Since 2020, the concept of quiet quitting has become increasingly popular, as people have learned to value themselves and their human needs more than the unrealistic expectations they might find in the workplace.
In addition to embracing quiet quitting and not working beyond the scope of one's job description has also come the contesting of the necessary two-week notice. People have asked, if a workplace is not required to give a person two weeks' notice prior to termination, why must they offer the company the same?
One woman named D'Shonda agreed with this sentiment in her recent appearance on the Women of Tmro (WOT) Podcast, which has partially been released in a TikTok video posted by podcast host, Jasmine Milan.
"I don't believe in the whole two-week notice thing."
"Why am I giving you two weeks' notice to let you know that I'm leaving, when, if you were to fire me or lay me off, you would let me know that same day."
"I need to set boundaries. So the same respect that you would give me, I'm going to give you back."
"Jobs and corporations don't treat us with the same respect and loyalty that they expect us to give to them."

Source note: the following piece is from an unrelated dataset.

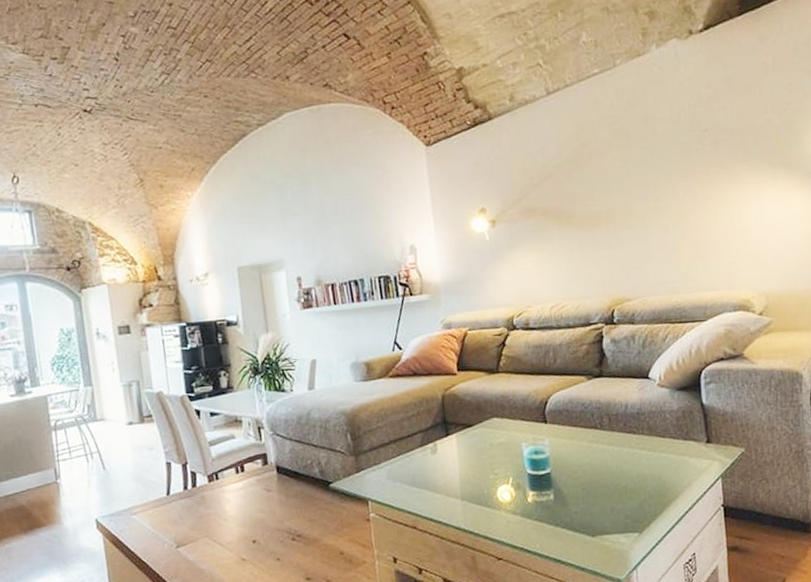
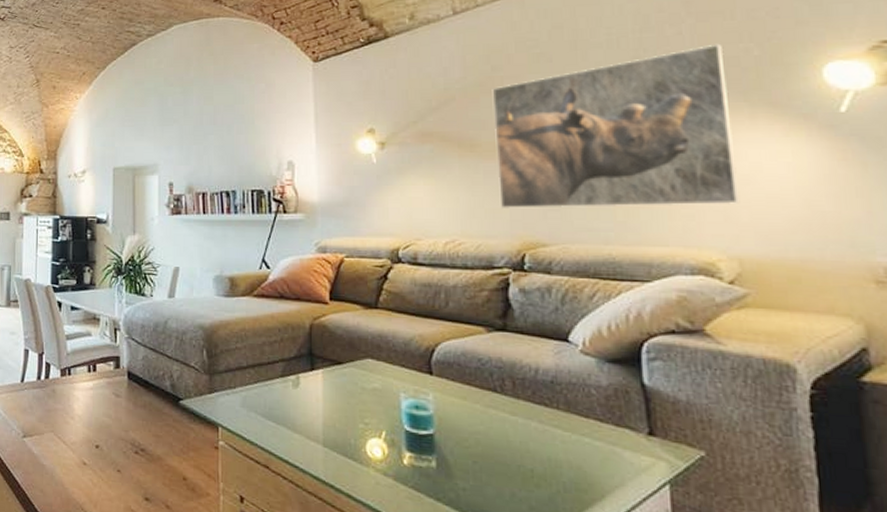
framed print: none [582,115,766,272] -> present [492,43,741,210]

"If you want me to give you two weeks, I need you to at least give me a month to get my life together."
"Because a lot of people have children, elderly parents, or grandparents that they have to take care of. A lot of people are on disability. A lot of people are preparing to have a family. A lot of people are probably on the verge of an eviction notice or homelessness."

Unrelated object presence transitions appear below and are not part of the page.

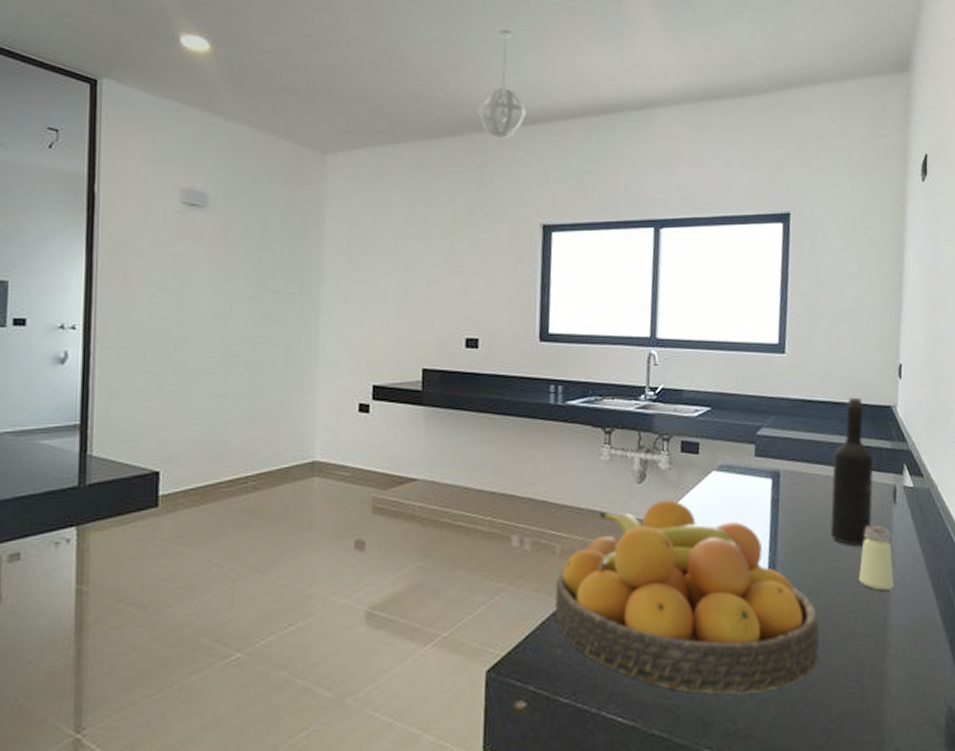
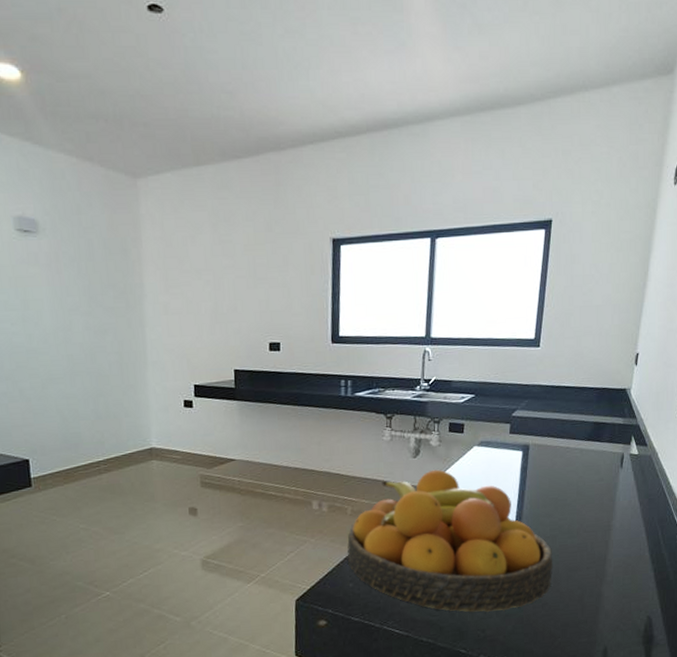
pendant light: present [478,29,526,139] -> none [271,44,316,158]
wine bottle: present [830,397,874,546] -> none [567,382,607,502]
saltshaker: present [859,525,894,591] -> none [587,485,616,535]

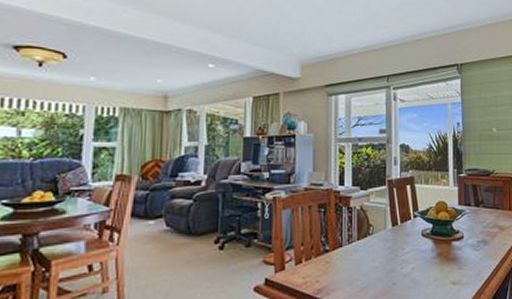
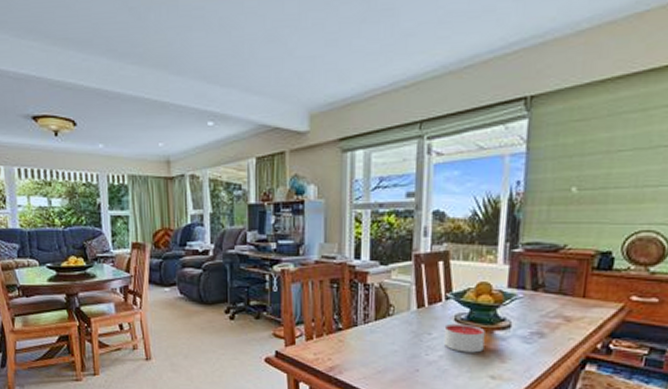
candle: none [414,237,446,263] -> present [443,323,485,353]

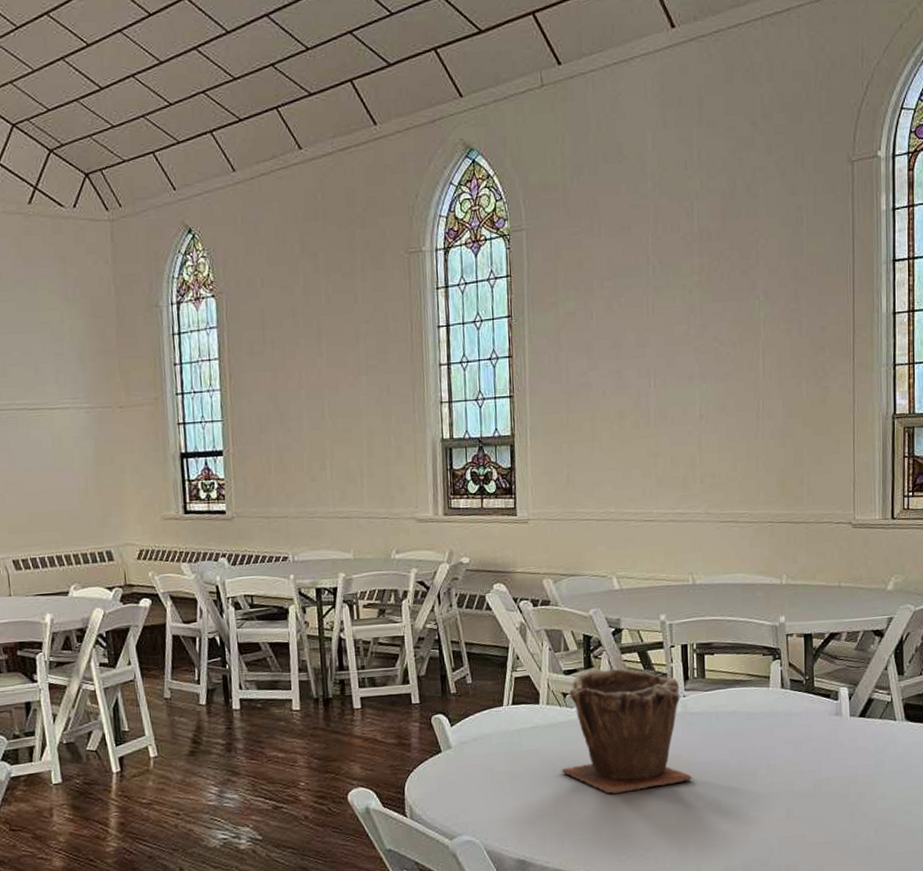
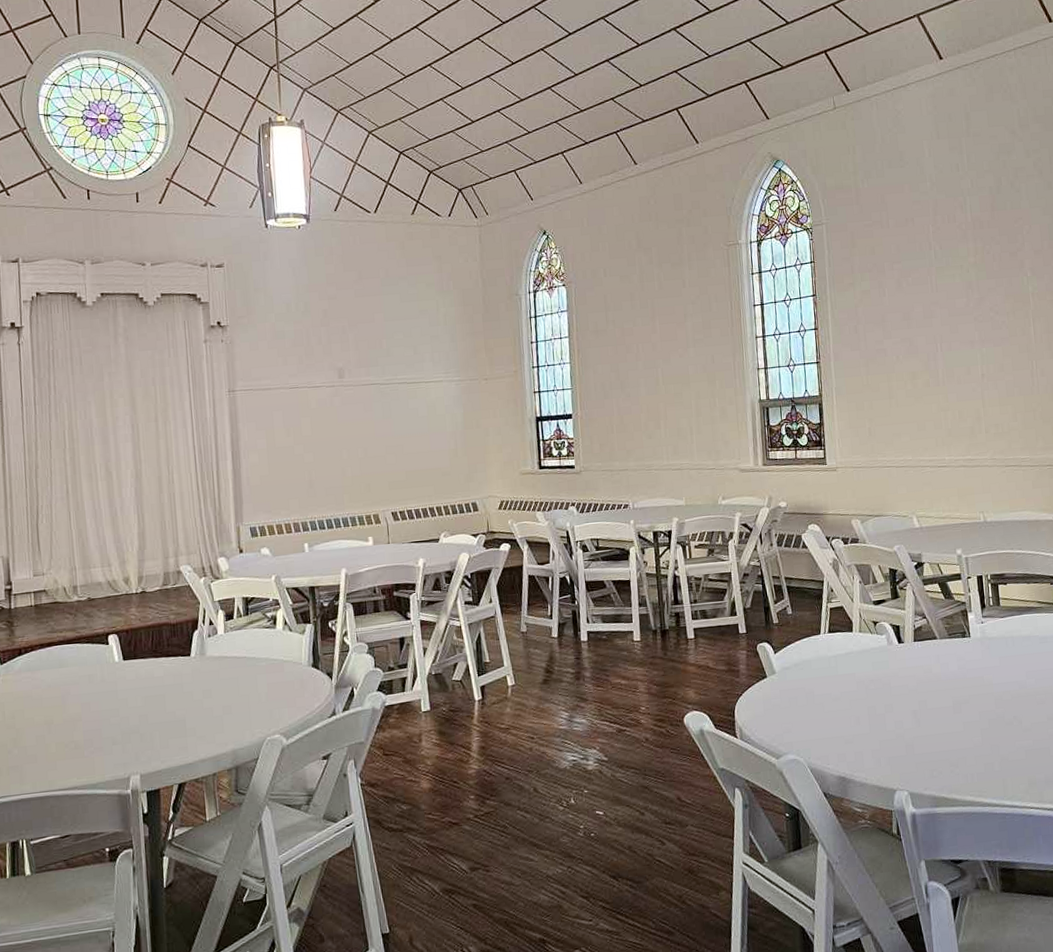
plant pot: present [561,668,693,794] -> none [874,598,994,714]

"So, the same respect and loyalty that you want me to give your brand, I need to feel that. And if not, you're all going to get some immediate notice that you would give me."

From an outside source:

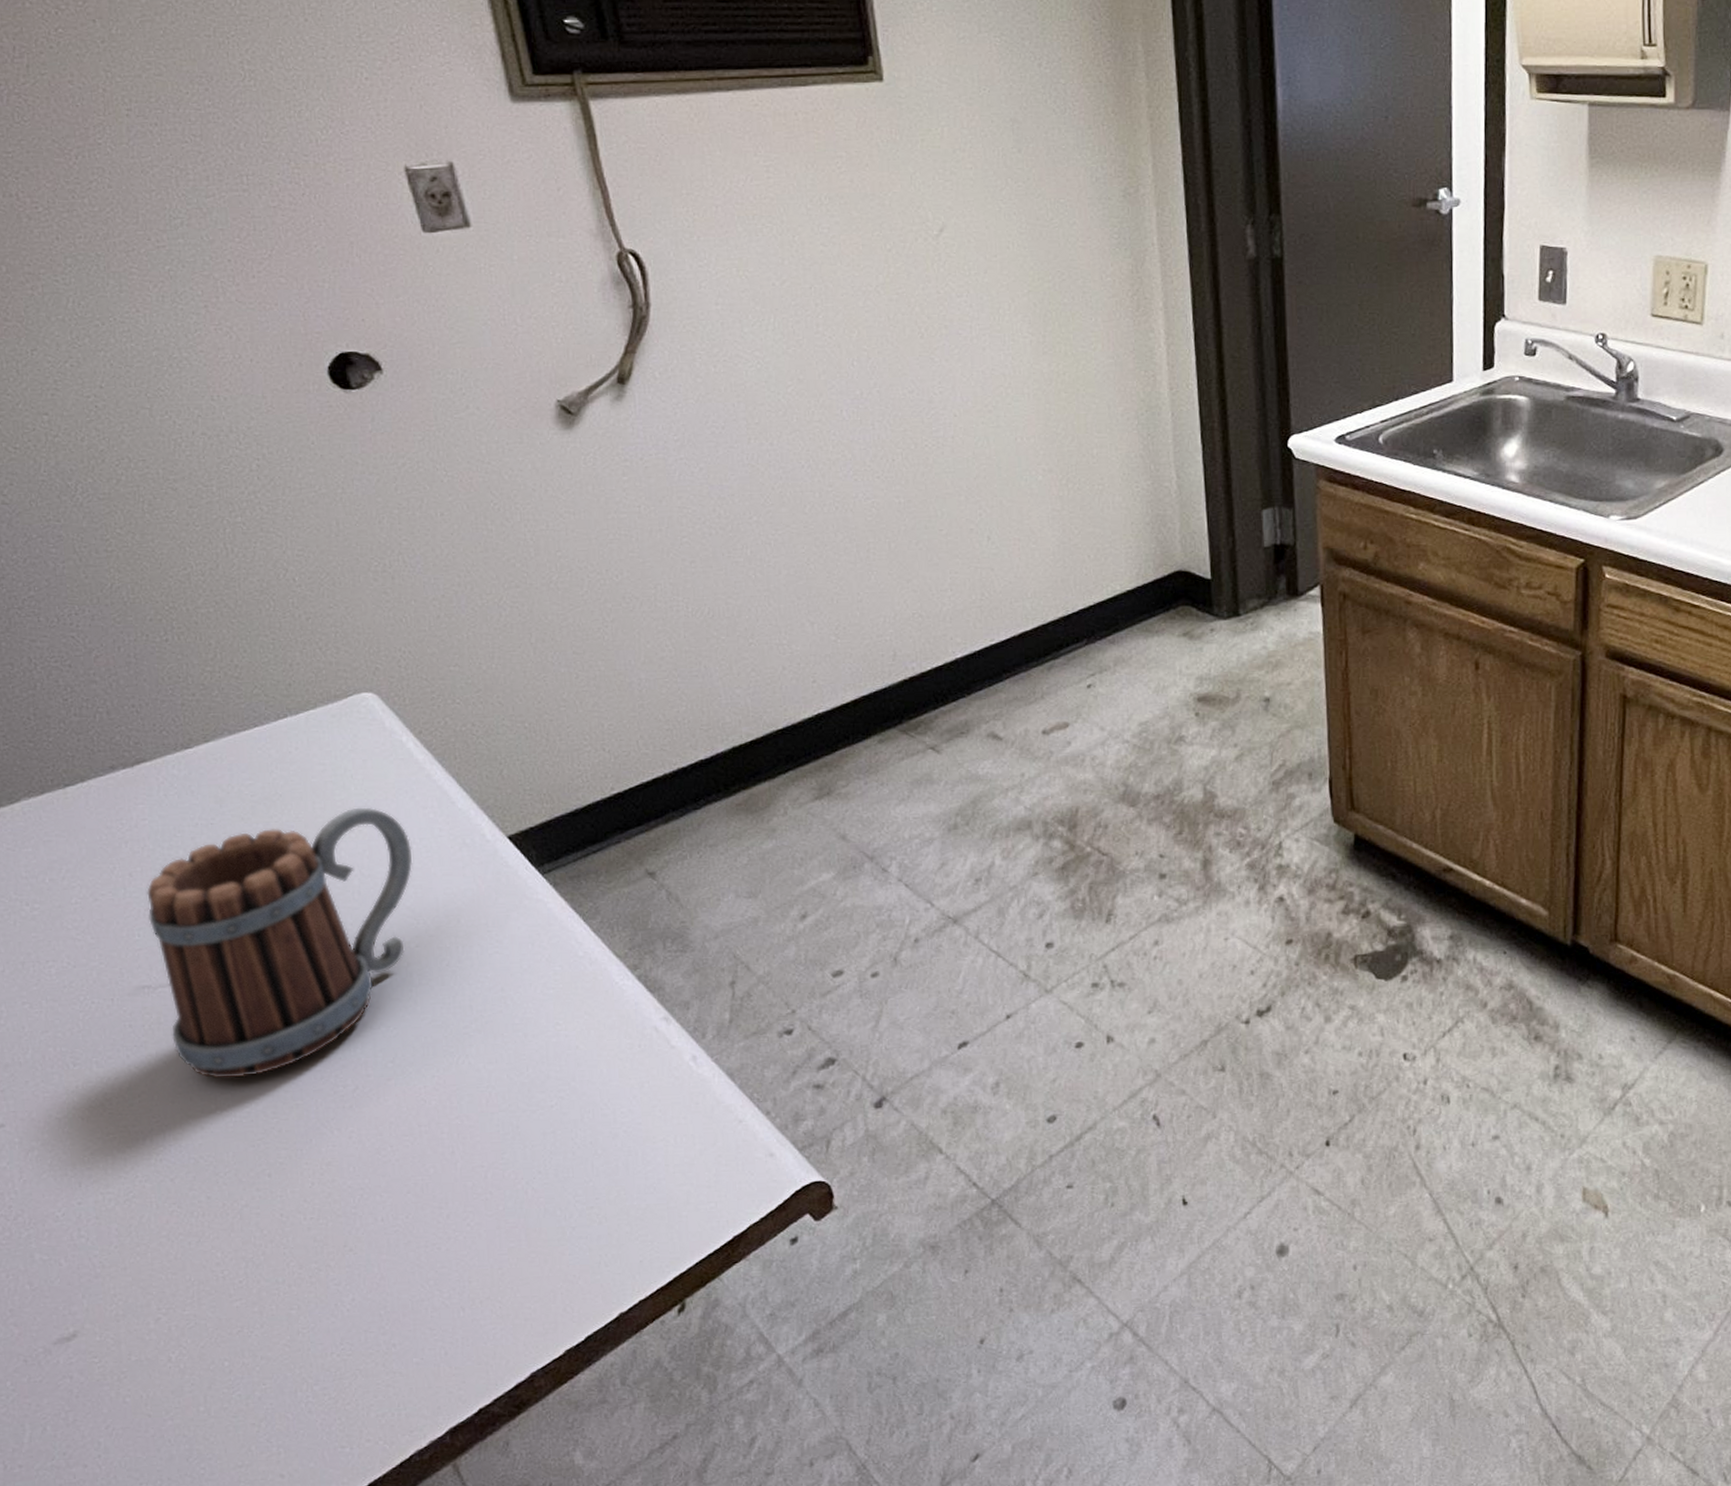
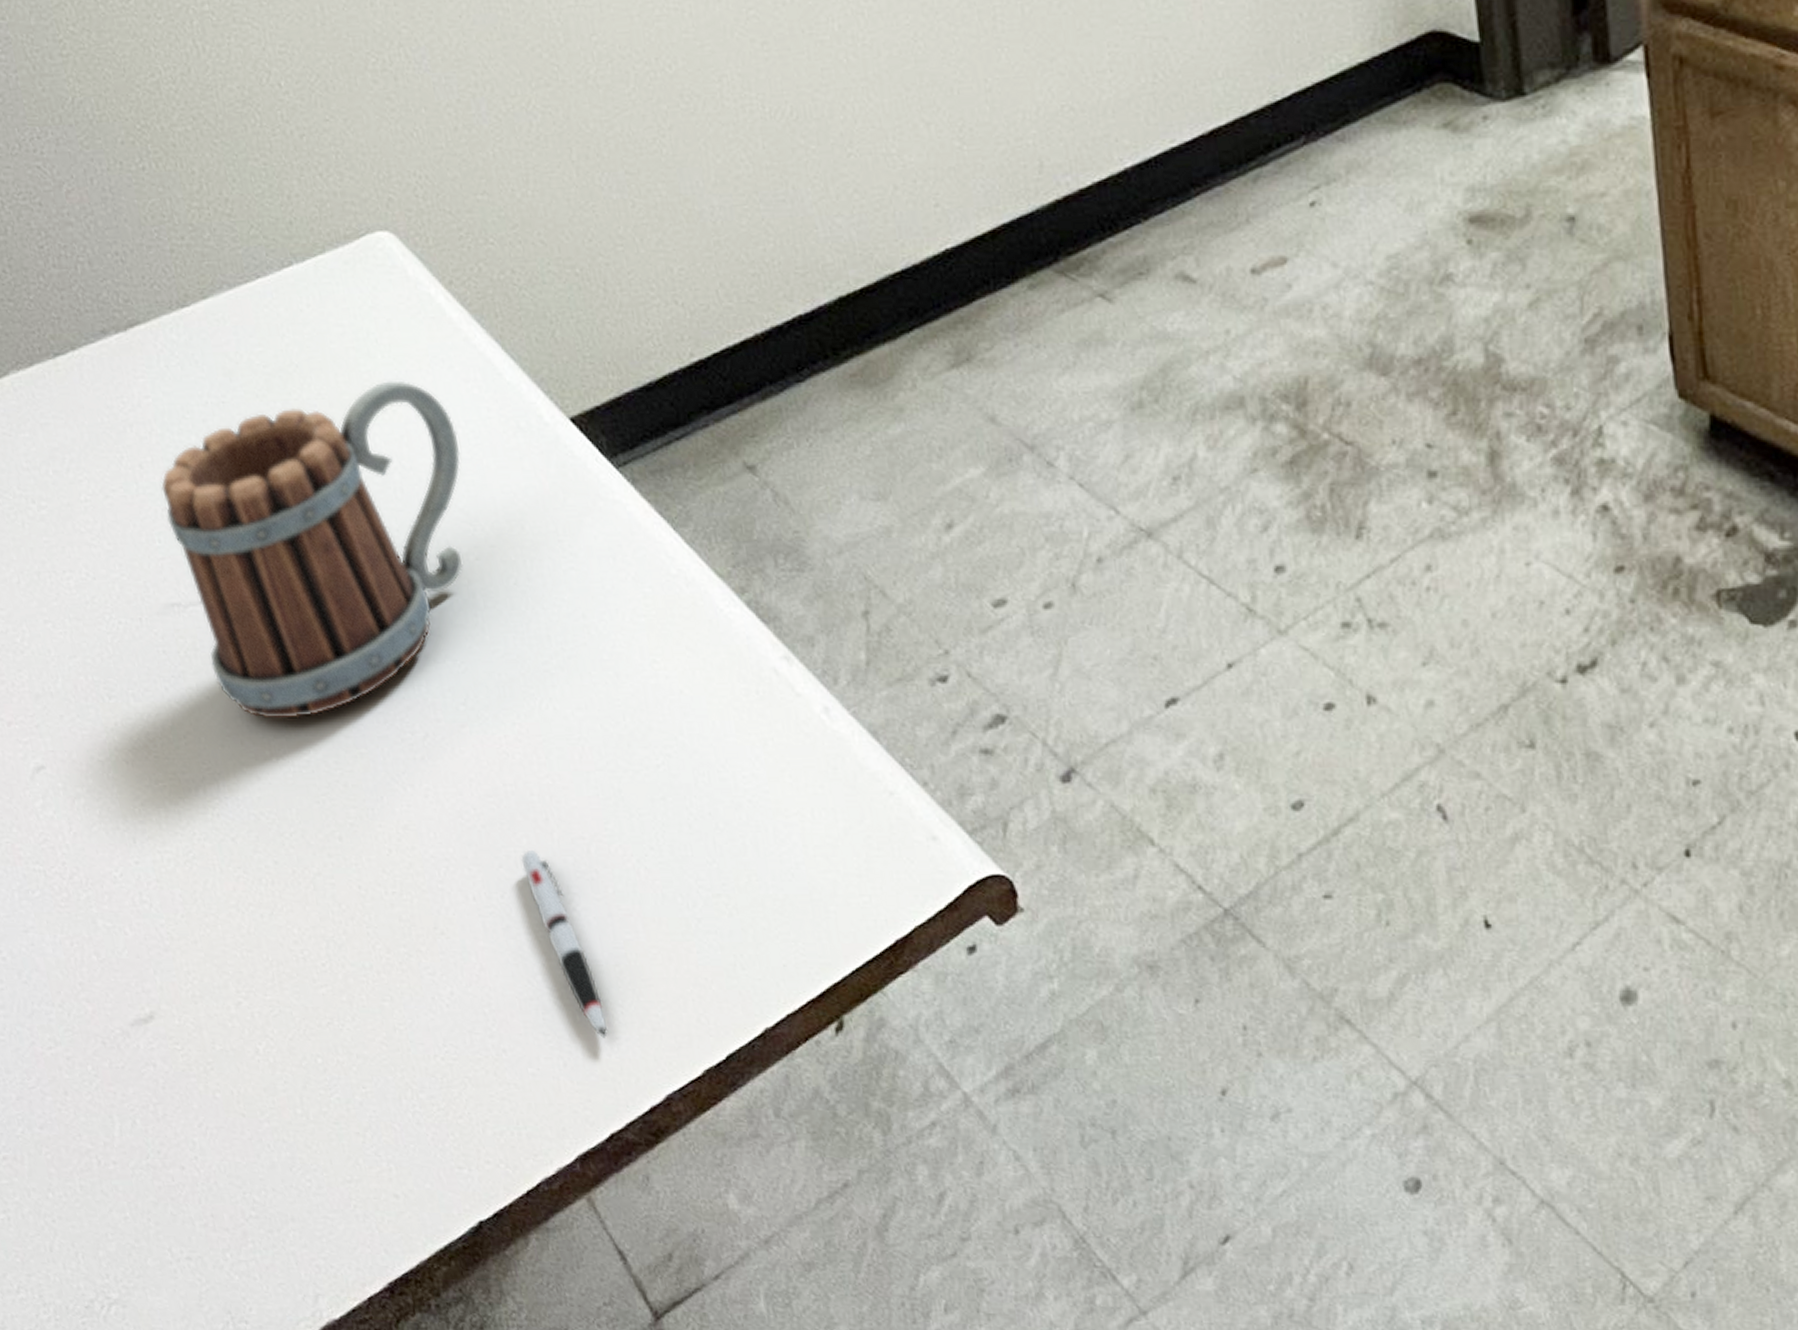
pen: none [427,1177,487,1329] -> present [520,849,608,1038]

"I hope that reaches every H.R. (Human Resources) office globally."
You can watch the video here
The video quickly garnered serious attention with 4.2 million views, nearly 10-thousand comments, 600-thousand likes, and even 74-thousand saves.
Fellow TikTokers praised D'Shonda's comments.
Since 2020, people have increasingly valued their treatment in the workplace, and more toxic work environments have been held accountable. If a business wants to be considered a safe and non-toxic place to work, this is absolutely something they should address in the very near future.